I agree that that is true for most of the people doing accelerators.

But the whole point of Xeon Phi is that the compute node is a "normal CPU", so that it's easier to write software for (and use older software with minimal changes). That's very much what differentiates it from the systems that try to use GPU's etc.

So you're pretty much expected to run a real OS on those nodes. You don't have to do so, of course, but it does seem to be one of the main usage models. And I think that's the argument Intel makes for it - not only are the compute units regular full CPU's, they are x86 CPU's, so people are expected to have an easy time migrating from some previous cluster-of-pc setup. Sure, you'll want to recompile and do some extra work to really take advantage of the wider vectors, but it's still a much smaller and more incremental step than moving to OpenCL and special nodes for feeding the compute units.

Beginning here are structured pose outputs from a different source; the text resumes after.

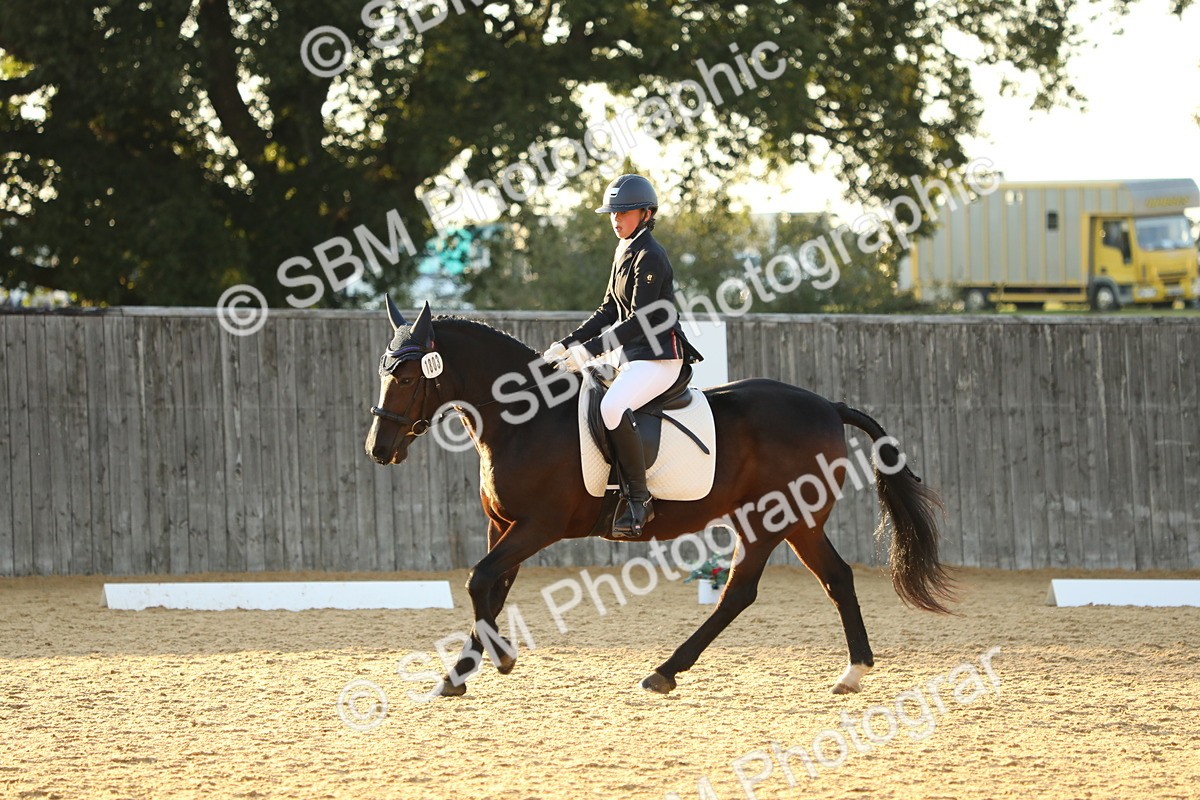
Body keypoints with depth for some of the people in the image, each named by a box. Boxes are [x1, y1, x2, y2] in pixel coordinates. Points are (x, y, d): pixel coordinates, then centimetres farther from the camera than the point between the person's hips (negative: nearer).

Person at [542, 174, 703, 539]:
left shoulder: (649, 257, -14)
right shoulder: (624, 251, 15)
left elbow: (639, 320, -19)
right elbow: (610, 311, 19)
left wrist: (591, 350, -22)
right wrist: (567, 344, 9)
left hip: (659, 357, -11)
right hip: (631, 356, 11)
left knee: (612, 407, -34)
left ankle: (638, 499, -28)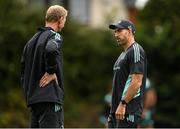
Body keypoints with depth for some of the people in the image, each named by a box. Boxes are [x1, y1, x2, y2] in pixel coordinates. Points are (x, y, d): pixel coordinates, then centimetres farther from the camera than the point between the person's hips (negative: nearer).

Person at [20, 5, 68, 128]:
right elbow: (51, 50, -31)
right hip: (51, 96, -8)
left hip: (32, 98, 8)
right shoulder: (55, 36, -7)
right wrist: (51, 71, -18)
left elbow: (23, 70, 17)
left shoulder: (33, 39, 17)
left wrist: (28, 90, 17)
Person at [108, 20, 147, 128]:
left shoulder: (136, 50, -10)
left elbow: (136, 82, -19)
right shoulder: (123, 54, 22)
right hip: (116, 110, 10)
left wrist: (123, 104, -22)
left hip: (128, 111, -10)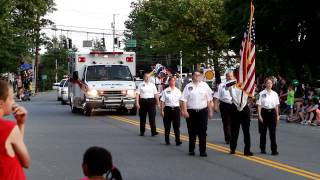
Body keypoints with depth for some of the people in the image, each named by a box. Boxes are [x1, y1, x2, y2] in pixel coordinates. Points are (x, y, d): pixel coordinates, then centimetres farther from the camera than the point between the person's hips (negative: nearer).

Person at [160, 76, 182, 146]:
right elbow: (162, 101, -1)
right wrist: (162, 110, -8)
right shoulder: (165, 91, 1)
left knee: (176, 126, -4)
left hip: (176, 109, 1)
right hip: (168, 109, -1)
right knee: (167, 126, 6)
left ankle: (178, 140, -5)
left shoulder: (178, 91, 8)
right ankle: (167, 140, 17)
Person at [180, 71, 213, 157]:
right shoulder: (188, 87, 3)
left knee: (202, 132, -2)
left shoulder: (205, 85, 6)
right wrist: (185, 111, -10)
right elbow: (184, 100, 0)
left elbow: (209, 100, 9)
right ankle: (191, 150, 19)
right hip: (191, 112, 0)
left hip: (202, 111, 0)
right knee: (192, 132, 8)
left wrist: (210, 111, 6)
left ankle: (203, 150, 1)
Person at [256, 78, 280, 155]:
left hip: (272, 112, 2)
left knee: (273, 132, -1)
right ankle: (262, 149, 19)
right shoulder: (262, 94, -4)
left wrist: (277, 115, 7)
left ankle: (274, 150, -1)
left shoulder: (275, 94, 6)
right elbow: (259, 105, -5)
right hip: (264, 112, -2)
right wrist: (259, 115, -11)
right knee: (263, 132, 7)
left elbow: (276, 106, 10)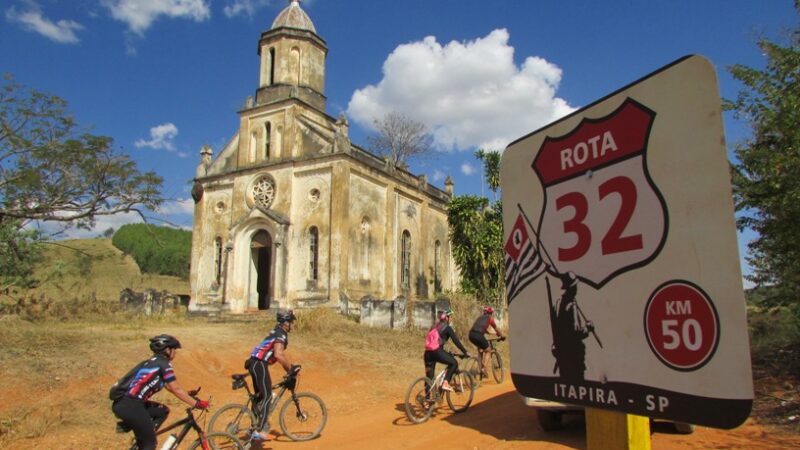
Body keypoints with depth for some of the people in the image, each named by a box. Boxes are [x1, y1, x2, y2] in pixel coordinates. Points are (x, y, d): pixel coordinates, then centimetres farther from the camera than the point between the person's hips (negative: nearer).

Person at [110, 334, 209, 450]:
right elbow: (176, 390, -6)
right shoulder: (164, 364, -6)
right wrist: (197, 403, 0)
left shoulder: (153, 362, 21)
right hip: (129, 406, -9)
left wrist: (189, 396, 30)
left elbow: (169, 387, 27)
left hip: (121, 403, 9)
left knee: (163, 411, 20)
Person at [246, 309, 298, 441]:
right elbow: (278, 355, -25)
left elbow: (280, 354, 26)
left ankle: (257, 425, 26)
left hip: (254, 363, 10)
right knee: (267, 395, -9)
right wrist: (290, 367, -16)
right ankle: (260, 430, -9)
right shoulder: (281, 335, -12)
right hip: (259, 364, -10)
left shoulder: (278, 333, 19)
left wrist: (290, 368, 23)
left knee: (259, 395, 18)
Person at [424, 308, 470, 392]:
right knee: (454, 363, 10)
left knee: (429, 376, 12)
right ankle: (445, 383, -2)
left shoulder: (435, 326, 24)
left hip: (428, 352, 7)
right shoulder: (447, 328, 2)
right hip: (437, 351, -7)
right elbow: (456, 341, 0)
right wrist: (465, 352, 7)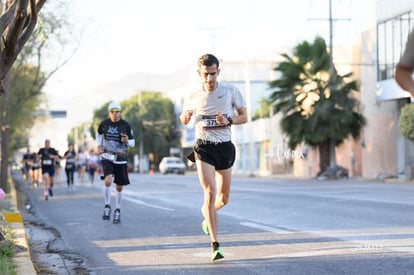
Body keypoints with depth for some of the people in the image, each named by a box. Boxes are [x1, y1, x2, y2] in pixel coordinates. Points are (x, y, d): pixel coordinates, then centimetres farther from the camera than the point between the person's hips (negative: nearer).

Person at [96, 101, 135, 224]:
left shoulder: (125, 126, -6)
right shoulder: (104, 124, -1)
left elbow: (132, 143, 1)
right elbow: (99, 134, 21)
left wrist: (127, 141, -21)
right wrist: (99, 146, 6)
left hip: (121, 159, 1)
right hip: (107, 157, 0)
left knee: (119, 187, 7)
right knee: (108, 181, -23)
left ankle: (117, 211, 25)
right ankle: (107, 207, -6)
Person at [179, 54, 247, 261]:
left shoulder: (231, 91, -2)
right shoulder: (195, 97, -1)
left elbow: (244, 117, 5)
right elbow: (184, 119, 15)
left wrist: (228, 121, -15)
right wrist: (185, 116, -10)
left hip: (225, 147, 2)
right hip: (204, 148, -2)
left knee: (223, 199, 10)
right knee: (210, 193, -16)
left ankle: (207, 217, 46)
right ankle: (215, 245, -15)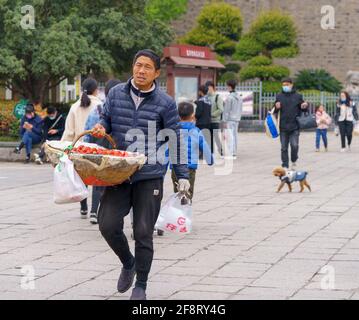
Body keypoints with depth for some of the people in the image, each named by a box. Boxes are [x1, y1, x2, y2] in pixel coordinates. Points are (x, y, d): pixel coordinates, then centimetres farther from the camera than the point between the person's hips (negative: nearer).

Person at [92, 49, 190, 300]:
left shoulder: (165, 103, -2)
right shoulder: (116, 94, 5)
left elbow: (175, 140, 2)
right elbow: (107, 119, 17)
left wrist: (182, 175, 1)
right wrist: (101, 127, -7)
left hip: (150, 176, -3)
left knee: (143, 233, 0)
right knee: (108, 225, -6)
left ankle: (141, 286, 17)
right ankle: (128, 263, 24)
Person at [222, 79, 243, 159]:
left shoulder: (230, 98, -14)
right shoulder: (239, 98, 11)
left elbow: (226, 110, -13)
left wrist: (225, 121, -10)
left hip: (230, 119, -8)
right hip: (237, 119, 8)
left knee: (230, 136, -9)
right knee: (235, 136, 10)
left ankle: (230, 153, -12)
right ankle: (234, 153, 12)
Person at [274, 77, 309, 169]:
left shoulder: (298, 96, 4)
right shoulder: (279, 96, 7)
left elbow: (302, 108, 12)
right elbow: (275, 111, 11)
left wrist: (305, 106, -11)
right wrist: (276, 107, -12)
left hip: (294, 126, -1)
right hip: (283, 126, 2)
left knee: (294, 145, -9)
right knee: (284, 148, 4)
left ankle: (294, 161, 16)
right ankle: (285, 165, 12)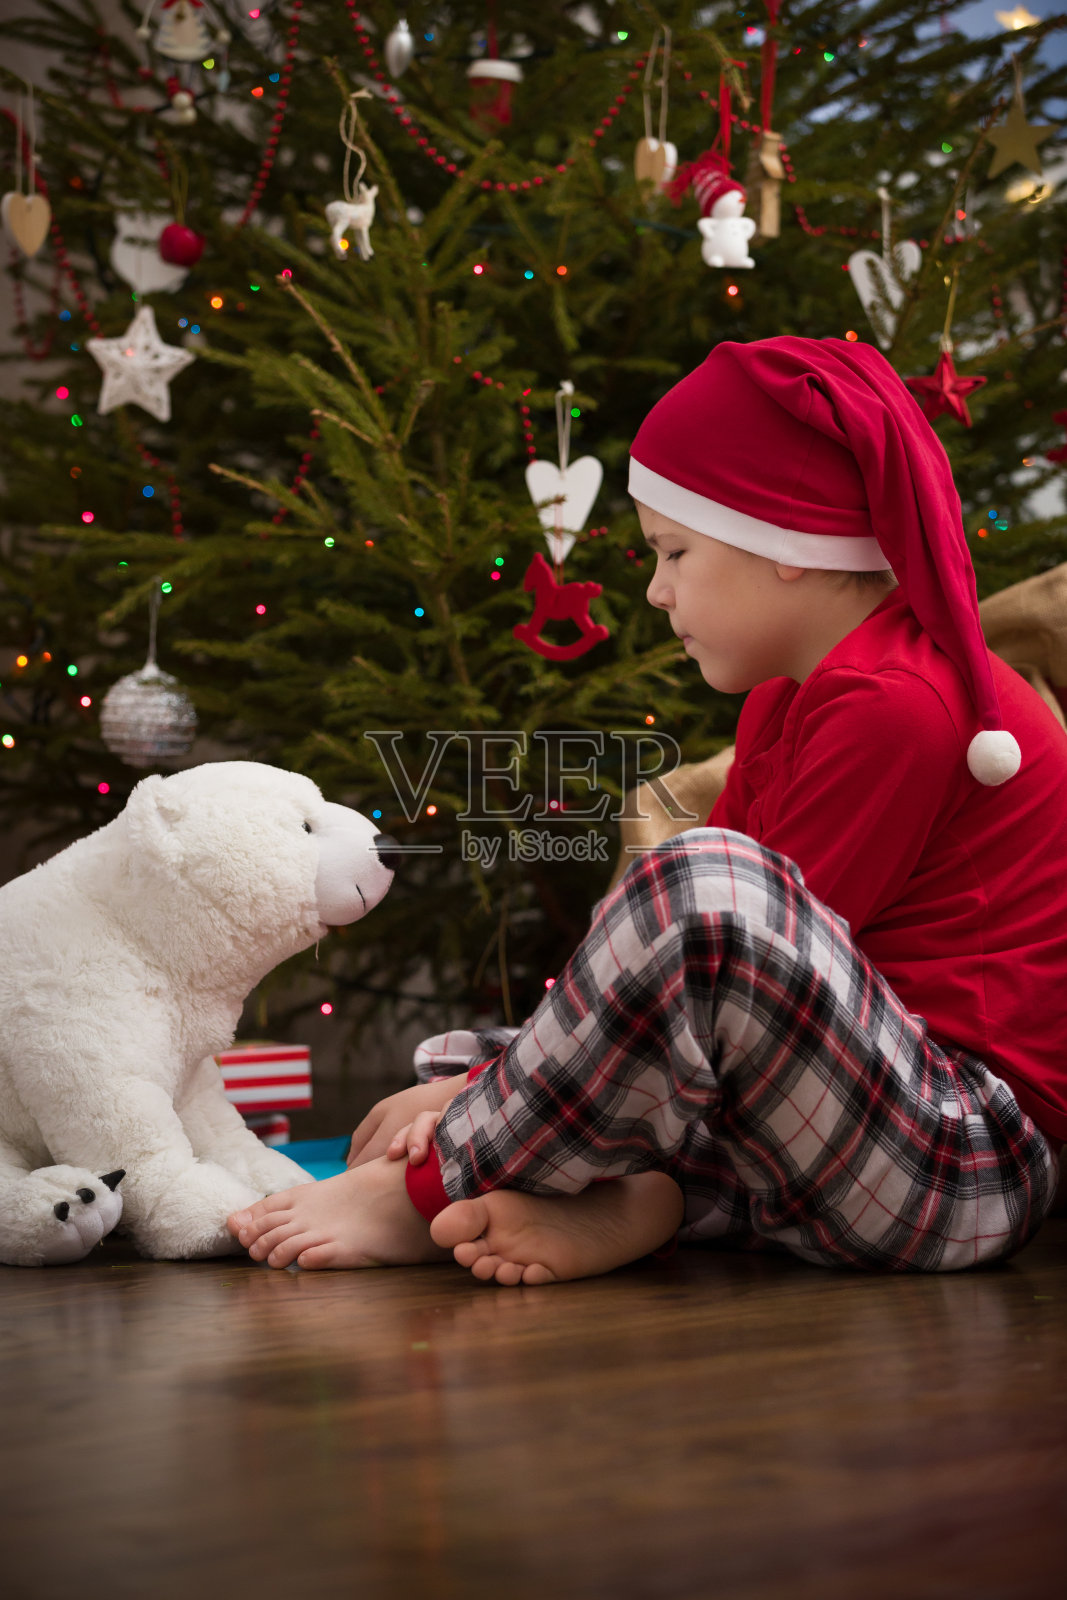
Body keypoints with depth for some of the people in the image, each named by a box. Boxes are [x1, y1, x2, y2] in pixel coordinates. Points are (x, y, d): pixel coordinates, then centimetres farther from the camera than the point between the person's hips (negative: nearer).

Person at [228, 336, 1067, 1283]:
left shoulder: (897, 707, -15)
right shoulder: (790, 700, 16)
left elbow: (730, 927, -19)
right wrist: (490, 1087, -1)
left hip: (974, 1161, -10)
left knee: (707, 890, -32)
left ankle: (422, 1198, -16)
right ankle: (640, 1201, -13)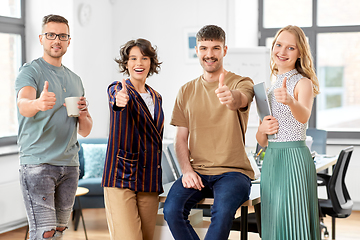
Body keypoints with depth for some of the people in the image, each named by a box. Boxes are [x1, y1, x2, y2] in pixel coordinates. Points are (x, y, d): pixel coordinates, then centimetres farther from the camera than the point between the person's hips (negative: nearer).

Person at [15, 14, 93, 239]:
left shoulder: (75, 80, 17)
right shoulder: (30, 71, -2)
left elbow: (85, 131, 18)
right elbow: (23, 106, -24)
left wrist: (82, 114, -4)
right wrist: (38, 103, -47)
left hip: (69, 164, 6)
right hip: (38, 163, -6)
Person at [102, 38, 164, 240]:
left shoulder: (156, 98, 15)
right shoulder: (118, 89, -2)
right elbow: (115, 101, -27)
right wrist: (119, 101, -52)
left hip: (150, 182, 6)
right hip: (121, 179, -5)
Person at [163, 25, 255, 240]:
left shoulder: (242, 83, 0)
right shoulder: (186, 91, 13)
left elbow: (240, 99, -26)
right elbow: (181, 138, 12)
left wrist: (231, 97, -52)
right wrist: (187, 170, -6)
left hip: (234, 172, -3)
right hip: (197, 172, 3)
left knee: (222, 211, -34)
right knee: (171, 210, -25)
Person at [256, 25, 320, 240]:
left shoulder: (303, 83, -4)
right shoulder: (269, 89, 15)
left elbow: (304, 116, -27)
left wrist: (290, 101, -48)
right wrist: (262, 130, -6)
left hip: (295, 157, -6)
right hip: (271, 159, 7)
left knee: (292, 222, -9)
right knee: (273, 222, 8)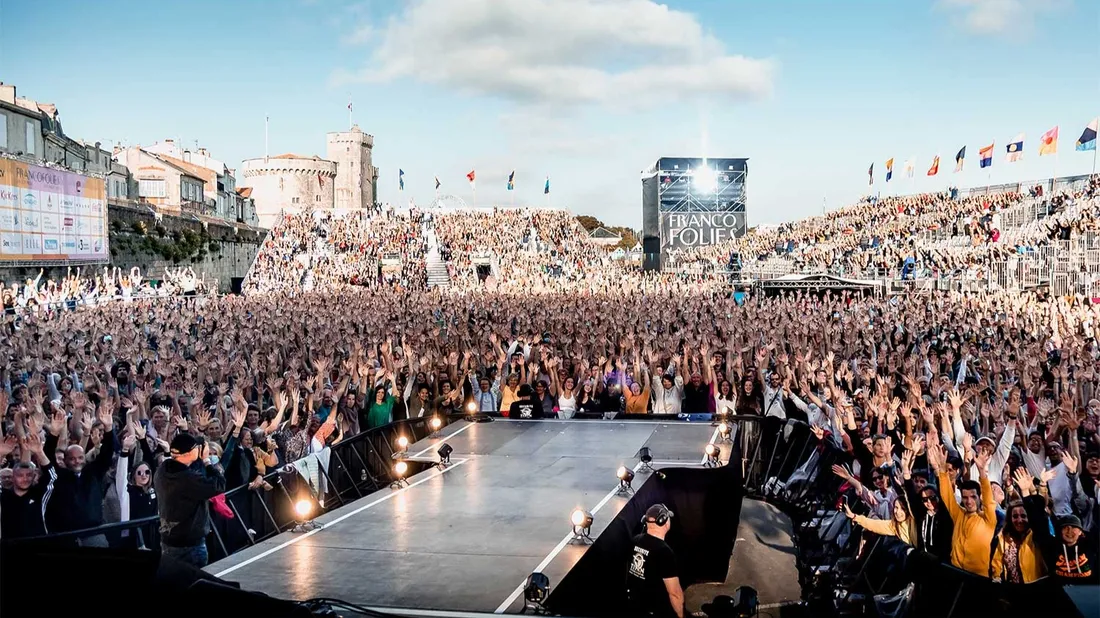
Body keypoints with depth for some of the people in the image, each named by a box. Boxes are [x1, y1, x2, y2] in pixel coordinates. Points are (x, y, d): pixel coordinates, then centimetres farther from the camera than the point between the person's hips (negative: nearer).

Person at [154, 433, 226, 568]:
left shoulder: (163, 470, -3)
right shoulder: (188, 478, -31)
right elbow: (219, 485, -21)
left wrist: (200, 459, 0)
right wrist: (207, 459, -14)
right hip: (189, 544, -9)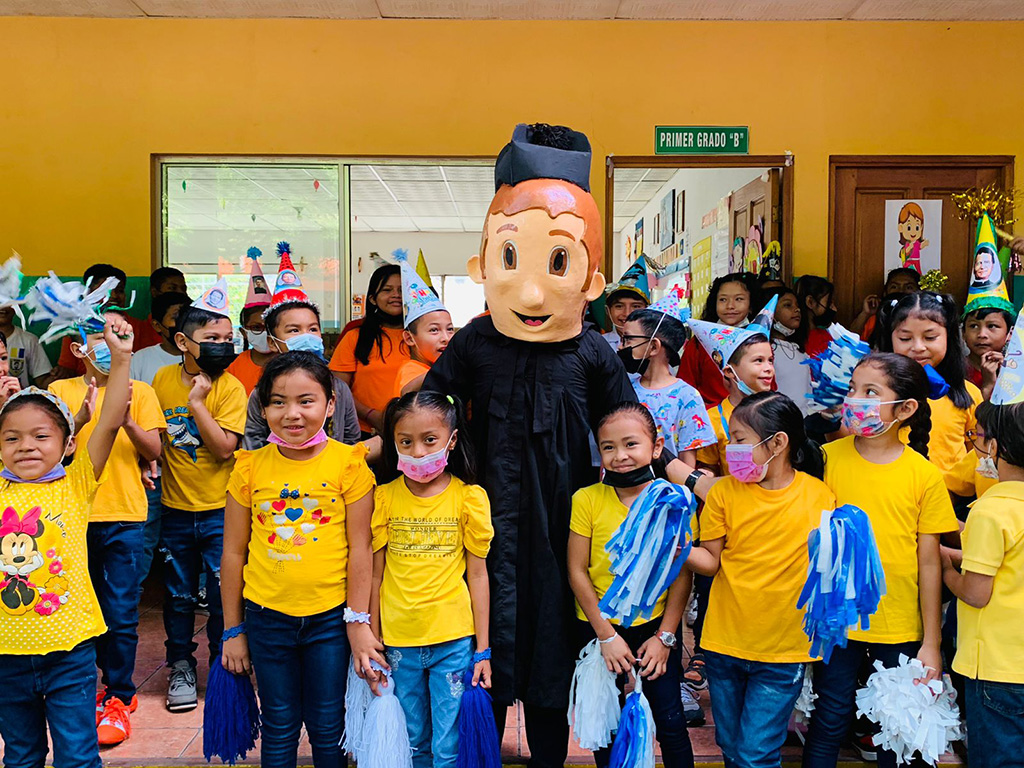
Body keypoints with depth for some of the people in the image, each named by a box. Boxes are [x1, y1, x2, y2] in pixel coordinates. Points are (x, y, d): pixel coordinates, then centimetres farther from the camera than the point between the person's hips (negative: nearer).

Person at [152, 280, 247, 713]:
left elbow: (225, 448, -20)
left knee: (223, 594, 4)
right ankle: (181, 668, 30)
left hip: (219, 510, -3)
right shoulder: (163, 379, 1)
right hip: (175, 507, 3)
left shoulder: (230, 388, -10)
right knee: (178, 594, 14)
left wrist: (196, 402, -23)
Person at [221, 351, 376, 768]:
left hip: (330, 617, -2)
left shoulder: (348, 462, -8)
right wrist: (233, 631, 6)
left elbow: (359, 550, -6)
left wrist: (357, 625, -7)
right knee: (279, 730, 15)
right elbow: (233, 553, 4)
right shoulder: (250, 466, -2)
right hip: (267, 617, 2)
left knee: (328, 730, 12)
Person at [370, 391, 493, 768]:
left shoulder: (470, 497, -5)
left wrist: (482, 650, -1)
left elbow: (478, 574, -1)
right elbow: (375, 574, 4)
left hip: (454, 641, -2)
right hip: (398, 642, 2)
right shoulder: (383, 498, -1)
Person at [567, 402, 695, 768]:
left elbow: (682, 574, -4)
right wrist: (606, 636, -9)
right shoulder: (587, 500, -12)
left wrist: (664, 636, -6)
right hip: (599, 627, 0)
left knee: (670, 720, 6)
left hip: (656, 626, 0)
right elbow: (577, 572, -9)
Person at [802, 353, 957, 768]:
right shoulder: (829, 457, -6)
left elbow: (929, 562, -2)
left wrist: (931, 643, 0)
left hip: (900, 627, 0)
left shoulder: (924, 474, -7)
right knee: (829, 724, 9)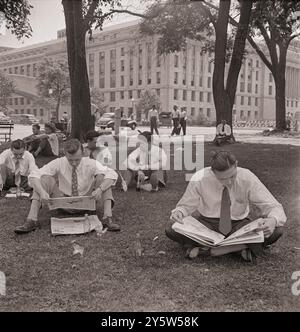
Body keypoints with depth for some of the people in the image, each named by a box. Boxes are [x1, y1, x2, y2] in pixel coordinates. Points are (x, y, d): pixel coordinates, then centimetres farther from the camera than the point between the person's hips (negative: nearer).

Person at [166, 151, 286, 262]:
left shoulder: (248, 179, -19)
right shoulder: (199, 179, -19)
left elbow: (273, 207, -15)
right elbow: (186, 206, -5)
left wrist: (273, 220, -39)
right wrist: (179, 212, -30)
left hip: (238, 225, 0)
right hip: (206, 223, 0)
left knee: (276, 231, -27)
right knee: (171, 228, -30)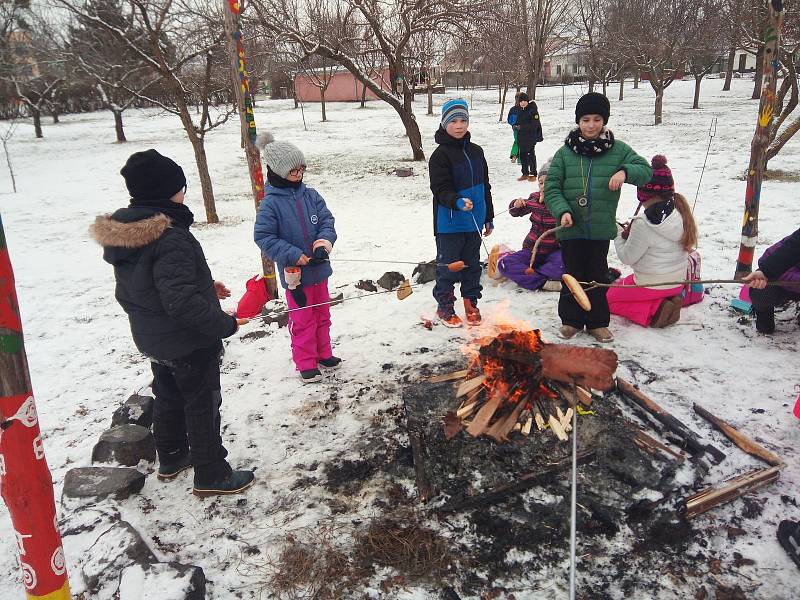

And Intel really does seem to be pushing this angle, talking about how KNL is a standalone CPU, not some add-in accelerator card. See for example

or straight from Intel PR:

and if you go this approach (which would seem to have real advantages), you definitely want to have "good enough" performance on single thread loads, because you're not having something else feed the data to you by hand any more.

And the old Atom really was pretty bad at some general-purpose stuff. That VR-zone link says KNL is 72 modified Silvermont cores, so it should be much better in that regard.